> **EXCERPT**:
Apache and IBM have patched a critical vulnerability that allows attackers to replace a company’s serverless code with their own malicious script.
Once running, the bad code could then be used for a range of nefarious tasks, including extracting confidential customer data such as passwords or credit-card numbers, modifying or deleting data, mining cryptocurrencies or launching a DDoS attack.
The vulnerability (seen in action in this video), originally discovered by researchers at PureSec, was found in Apache OpenWhisk, the open-source serverless platform that IBM uses to run cloud functions. IBM has patched the issue, but other implementations at other vendors could also be flawed.
Serverless computing is a cloud-computing execution model in which cloud providers dynamically allocate machine resources; the name comes from the fact that the actual server management and capacity-planning decisions are completely hidden from the developer or operator.
“With serverless, most of the underlying platform is obscured from the user and this is a major positive from a security perspective as it means no more OS patching,” said Matt Chiodi, vice president of cloud security at RedLock, via email. “However, security teams now need to shift their focus to permissions, application libraries (as well as their dependencies) and data security. Any type of information disclosure related to this type of vulnerability can be mitigated to a certain extent by limiting the permissions granted to the compromised function.”
Apache OpenWhisk executes serverless functions in response to events with rapid auto-scaling. It provides a programming model to create functions as cloud-native event handlers, and executes the functions automatically, inside runtime containers, as the events occur.
The PureSec threat research team demonstrated how, if the serverless function is itself insecure and could be hijacked by an attacker to remotely execute injected code, the attacker may overwrite the source code of a vulnerable function which is being executed in a runtime container.
An attacker first needs to be able to force a function to launch an HTTP request to the localhost of the container over port 8080 to be successful – which can be achieved in a multitude of ways. According to a whitepaper released Tuesday on the weakness, these include: exploiting a remote-code execution vulnerability in the action’s logic; exploiting a server-side Node.JS cross-site scripting flaw; exploiting unsafe use of eval() in different relevant runtime languages; or exploiting an SSRF vulnerability in the action’s logic.
From there, it’s possible to influence subsequent executions of the same function in the same container.
“Usually, a serverless function pops into existence, runs the code it needs to run, and then vanishes forever,” a PureSec spokesperson told Threatpost. “It does this inside a ‘container’ like (in this case) Docker, though as a user of serverless you don’t see the container or all the techie infrastructure stuff.”
PureSec added, “sometimes, the system will keep the container around for a few seconds if it’s going to run the same function again, for speed and convenience. In this case, the serverless function is the hacked function running the hacker’s code, and it keeps the container alive so that the hacked code can keep doing its thing.”
The upshot is that an attacker that manages to overwrite or modify the code of the serverless function can then perform further actions, such as accessing sensitive data during subsequent executions within that function.
“This attack is the vector for more attacks; once the attacker’s code is running, it has the permissions of the original serverless code,” the spokesperson said. “So when a real user comes and invokes a function that maybe uses their name, credit card and address, the hacked code could intercept and email it to someone. If a function is used to access user data from a database or file storage, then the hacked function could steal or modify it.”

> **LISTED ENTRIES**:
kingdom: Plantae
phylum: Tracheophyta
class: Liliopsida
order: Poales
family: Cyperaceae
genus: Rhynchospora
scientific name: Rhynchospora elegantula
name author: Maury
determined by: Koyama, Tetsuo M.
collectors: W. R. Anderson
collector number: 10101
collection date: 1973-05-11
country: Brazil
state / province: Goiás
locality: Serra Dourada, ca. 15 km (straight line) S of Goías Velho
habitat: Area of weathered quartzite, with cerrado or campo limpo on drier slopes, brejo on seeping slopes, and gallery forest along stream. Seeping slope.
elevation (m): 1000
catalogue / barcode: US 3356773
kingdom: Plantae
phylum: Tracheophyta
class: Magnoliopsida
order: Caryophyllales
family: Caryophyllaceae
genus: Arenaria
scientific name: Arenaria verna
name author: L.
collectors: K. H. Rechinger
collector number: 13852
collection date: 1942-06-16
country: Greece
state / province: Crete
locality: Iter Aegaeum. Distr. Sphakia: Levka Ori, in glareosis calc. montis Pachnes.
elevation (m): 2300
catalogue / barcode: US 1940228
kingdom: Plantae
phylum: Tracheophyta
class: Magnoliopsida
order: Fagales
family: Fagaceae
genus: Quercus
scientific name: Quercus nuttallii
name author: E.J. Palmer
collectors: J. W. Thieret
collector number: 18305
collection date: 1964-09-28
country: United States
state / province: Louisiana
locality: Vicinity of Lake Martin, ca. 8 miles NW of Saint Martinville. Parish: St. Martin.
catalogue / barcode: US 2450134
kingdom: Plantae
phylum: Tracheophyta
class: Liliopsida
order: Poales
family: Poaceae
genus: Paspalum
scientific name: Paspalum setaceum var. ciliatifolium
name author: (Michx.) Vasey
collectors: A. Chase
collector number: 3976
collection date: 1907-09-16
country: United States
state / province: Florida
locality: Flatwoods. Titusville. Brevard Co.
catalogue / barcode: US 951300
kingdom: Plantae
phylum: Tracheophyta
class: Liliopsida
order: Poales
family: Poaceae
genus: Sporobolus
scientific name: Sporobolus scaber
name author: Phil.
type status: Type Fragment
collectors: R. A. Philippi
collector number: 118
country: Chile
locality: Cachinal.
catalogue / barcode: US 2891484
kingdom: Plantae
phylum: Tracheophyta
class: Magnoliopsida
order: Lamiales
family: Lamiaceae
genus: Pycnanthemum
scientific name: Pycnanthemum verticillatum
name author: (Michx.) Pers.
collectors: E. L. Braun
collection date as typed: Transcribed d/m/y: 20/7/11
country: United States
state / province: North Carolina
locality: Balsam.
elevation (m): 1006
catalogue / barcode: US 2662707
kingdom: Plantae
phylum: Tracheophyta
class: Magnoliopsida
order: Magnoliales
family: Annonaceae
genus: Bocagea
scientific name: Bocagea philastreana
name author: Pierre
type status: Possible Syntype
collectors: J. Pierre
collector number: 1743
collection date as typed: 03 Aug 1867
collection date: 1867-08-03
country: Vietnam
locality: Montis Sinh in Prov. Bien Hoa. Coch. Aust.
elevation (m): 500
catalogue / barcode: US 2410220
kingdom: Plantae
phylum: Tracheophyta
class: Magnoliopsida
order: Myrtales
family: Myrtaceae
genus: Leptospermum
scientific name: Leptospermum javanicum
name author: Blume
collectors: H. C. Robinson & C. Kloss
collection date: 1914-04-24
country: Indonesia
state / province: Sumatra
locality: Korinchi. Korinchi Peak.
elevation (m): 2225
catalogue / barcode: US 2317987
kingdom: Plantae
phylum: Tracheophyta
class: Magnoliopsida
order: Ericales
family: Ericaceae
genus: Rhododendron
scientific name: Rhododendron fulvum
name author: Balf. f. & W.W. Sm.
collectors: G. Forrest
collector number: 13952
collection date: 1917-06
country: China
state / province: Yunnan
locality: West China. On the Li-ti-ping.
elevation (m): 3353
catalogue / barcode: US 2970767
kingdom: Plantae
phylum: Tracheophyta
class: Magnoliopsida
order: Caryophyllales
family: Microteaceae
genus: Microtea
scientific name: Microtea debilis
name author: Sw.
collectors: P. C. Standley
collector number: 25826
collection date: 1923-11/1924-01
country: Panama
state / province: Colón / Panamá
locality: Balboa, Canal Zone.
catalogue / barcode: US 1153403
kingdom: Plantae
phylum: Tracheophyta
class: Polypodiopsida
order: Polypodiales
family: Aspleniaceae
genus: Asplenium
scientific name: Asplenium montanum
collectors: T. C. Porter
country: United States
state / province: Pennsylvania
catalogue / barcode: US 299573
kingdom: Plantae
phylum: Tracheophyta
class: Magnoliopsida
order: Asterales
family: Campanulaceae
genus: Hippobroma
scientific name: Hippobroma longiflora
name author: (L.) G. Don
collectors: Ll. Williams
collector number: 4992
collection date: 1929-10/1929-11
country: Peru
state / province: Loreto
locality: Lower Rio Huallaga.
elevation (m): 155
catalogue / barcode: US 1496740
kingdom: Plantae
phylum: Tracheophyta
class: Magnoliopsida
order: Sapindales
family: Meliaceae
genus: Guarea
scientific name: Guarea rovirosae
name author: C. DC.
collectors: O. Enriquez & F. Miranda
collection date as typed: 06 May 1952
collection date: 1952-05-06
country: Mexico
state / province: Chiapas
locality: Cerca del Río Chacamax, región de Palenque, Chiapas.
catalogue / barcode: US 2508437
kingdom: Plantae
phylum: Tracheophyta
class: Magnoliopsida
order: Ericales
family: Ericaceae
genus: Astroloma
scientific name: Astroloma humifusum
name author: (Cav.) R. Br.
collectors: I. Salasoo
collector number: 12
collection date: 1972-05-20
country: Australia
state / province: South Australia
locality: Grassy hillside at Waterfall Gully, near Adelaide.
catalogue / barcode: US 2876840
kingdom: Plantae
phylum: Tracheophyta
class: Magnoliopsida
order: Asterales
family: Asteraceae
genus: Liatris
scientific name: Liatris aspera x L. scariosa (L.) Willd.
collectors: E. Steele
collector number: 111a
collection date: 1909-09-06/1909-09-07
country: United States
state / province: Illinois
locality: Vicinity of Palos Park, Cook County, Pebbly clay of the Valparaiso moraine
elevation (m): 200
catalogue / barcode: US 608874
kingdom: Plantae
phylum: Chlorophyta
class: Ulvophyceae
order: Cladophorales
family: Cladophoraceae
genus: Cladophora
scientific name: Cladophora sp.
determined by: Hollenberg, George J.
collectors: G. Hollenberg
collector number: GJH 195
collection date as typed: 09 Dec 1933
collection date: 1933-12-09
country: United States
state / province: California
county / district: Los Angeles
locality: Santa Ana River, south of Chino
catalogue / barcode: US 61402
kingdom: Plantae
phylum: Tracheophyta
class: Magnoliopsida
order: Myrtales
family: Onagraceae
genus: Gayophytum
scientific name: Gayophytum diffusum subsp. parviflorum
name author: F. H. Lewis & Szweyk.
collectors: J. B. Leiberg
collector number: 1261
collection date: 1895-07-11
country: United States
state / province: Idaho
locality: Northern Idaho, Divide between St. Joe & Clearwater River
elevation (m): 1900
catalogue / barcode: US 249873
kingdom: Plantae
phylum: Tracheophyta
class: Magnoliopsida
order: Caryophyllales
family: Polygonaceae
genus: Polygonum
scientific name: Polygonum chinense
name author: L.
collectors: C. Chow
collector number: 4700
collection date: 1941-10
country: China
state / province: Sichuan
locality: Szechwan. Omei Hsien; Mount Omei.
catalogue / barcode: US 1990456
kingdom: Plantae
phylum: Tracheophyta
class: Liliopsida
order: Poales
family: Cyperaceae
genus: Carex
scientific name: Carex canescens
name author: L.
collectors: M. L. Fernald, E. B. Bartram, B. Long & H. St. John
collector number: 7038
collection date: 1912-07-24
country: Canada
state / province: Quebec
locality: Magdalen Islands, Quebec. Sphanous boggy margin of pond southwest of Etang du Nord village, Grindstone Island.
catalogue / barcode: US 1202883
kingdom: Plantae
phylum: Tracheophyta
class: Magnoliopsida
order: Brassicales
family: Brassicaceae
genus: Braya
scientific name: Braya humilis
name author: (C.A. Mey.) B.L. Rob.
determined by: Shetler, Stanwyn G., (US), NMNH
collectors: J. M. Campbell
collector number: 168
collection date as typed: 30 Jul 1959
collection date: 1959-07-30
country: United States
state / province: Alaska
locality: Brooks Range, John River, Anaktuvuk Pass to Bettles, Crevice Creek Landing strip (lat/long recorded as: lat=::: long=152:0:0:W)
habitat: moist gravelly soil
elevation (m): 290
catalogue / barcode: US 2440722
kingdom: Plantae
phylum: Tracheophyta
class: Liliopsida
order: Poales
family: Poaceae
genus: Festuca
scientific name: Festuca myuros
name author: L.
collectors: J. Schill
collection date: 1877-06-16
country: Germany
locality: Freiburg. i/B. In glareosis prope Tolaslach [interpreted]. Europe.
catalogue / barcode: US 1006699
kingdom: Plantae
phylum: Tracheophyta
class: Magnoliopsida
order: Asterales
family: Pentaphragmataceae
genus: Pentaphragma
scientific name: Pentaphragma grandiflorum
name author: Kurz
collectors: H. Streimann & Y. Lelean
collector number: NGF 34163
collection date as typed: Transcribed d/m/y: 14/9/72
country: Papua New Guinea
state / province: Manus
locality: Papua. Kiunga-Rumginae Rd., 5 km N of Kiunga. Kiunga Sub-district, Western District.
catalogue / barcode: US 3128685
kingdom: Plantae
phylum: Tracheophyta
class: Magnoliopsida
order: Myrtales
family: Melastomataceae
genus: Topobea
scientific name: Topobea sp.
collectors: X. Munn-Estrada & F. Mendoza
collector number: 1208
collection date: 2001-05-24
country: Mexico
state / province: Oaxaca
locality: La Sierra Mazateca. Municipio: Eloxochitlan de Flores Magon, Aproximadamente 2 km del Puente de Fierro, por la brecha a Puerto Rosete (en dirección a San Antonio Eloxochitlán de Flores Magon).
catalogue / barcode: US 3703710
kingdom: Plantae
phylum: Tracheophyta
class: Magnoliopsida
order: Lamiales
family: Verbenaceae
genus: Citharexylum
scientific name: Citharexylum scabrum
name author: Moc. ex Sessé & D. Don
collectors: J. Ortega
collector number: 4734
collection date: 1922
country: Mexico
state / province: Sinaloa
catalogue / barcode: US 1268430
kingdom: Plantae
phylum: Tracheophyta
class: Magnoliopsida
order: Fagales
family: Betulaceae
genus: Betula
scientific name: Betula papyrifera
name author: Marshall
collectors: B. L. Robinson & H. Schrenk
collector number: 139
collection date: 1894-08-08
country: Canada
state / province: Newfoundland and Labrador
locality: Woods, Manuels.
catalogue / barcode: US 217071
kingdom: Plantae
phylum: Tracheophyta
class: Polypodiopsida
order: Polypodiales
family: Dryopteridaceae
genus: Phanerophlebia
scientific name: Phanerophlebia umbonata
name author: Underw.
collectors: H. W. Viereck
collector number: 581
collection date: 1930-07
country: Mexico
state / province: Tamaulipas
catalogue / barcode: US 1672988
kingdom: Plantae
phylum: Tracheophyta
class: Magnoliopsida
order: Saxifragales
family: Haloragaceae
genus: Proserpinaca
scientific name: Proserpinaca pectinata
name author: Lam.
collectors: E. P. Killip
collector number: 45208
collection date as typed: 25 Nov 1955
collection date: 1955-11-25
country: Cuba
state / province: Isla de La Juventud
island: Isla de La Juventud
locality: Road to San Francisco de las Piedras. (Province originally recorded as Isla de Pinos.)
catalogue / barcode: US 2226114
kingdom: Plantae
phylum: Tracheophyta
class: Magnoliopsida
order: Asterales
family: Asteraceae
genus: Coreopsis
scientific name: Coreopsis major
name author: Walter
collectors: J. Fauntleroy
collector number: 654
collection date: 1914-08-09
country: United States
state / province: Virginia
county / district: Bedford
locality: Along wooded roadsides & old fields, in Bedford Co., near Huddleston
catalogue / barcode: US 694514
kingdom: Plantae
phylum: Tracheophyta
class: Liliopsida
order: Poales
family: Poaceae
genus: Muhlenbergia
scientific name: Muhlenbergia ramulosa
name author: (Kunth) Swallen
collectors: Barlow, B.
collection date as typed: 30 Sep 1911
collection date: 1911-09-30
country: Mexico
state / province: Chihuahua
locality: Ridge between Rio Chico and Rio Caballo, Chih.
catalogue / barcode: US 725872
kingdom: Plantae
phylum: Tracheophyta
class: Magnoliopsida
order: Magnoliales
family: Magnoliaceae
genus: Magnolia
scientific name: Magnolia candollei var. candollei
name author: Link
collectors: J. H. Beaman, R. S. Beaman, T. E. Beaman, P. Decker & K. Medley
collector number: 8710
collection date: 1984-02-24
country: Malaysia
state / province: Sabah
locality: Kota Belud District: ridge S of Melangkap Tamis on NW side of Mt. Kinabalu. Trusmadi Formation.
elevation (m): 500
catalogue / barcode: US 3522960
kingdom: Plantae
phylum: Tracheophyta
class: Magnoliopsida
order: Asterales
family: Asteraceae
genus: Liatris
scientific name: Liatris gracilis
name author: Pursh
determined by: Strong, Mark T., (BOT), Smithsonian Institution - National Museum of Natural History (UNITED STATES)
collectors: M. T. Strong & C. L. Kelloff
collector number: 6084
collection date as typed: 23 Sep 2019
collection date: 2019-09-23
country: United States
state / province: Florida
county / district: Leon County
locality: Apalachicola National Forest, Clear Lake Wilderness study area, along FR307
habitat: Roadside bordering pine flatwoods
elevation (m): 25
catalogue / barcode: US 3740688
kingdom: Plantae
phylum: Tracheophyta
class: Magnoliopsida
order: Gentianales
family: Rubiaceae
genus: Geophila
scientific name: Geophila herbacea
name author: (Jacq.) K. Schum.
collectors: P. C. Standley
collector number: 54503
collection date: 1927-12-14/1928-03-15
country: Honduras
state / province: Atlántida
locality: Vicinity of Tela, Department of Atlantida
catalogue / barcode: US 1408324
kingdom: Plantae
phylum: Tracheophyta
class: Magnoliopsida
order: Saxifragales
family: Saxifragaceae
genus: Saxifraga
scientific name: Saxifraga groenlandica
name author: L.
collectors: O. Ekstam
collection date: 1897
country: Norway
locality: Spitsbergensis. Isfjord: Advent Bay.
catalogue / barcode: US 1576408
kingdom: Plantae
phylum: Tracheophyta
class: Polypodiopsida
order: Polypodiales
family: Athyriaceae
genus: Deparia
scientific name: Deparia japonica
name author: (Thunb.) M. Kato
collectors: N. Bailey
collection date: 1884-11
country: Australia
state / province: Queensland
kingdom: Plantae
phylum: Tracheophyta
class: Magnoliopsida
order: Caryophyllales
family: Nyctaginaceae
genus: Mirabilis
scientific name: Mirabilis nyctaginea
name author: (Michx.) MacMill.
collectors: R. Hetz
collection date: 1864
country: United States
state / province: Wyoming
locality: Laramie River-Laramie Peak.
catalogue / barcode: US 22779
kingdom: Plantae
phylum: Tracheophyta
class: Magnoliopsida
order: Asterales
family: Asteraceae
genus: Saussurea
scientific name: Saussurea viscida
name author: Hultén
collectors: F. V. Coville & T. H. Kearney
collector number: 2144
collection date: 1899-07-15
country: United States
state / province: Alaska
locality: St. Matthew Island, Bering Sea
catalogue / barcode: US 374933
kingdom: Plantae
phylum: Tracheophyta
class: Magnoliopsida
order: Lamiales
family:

> **TASK ITEM**:
Give every method the article on the Apache OpenWhisk vulnerability lists as a way for an attacker to force a function to send an HTTP request to the container's localhost over port 8080.

> **SOLUTION**:
- Exploiting a remote-code execution vulnerability in the action's logic
- Exploiting a server-side Node.JS cross-site scripting flaw
- Exploiting unsafe use of eval() in different relevant runtime languages
- Exploiting an SSRF vulnerability in the action's logic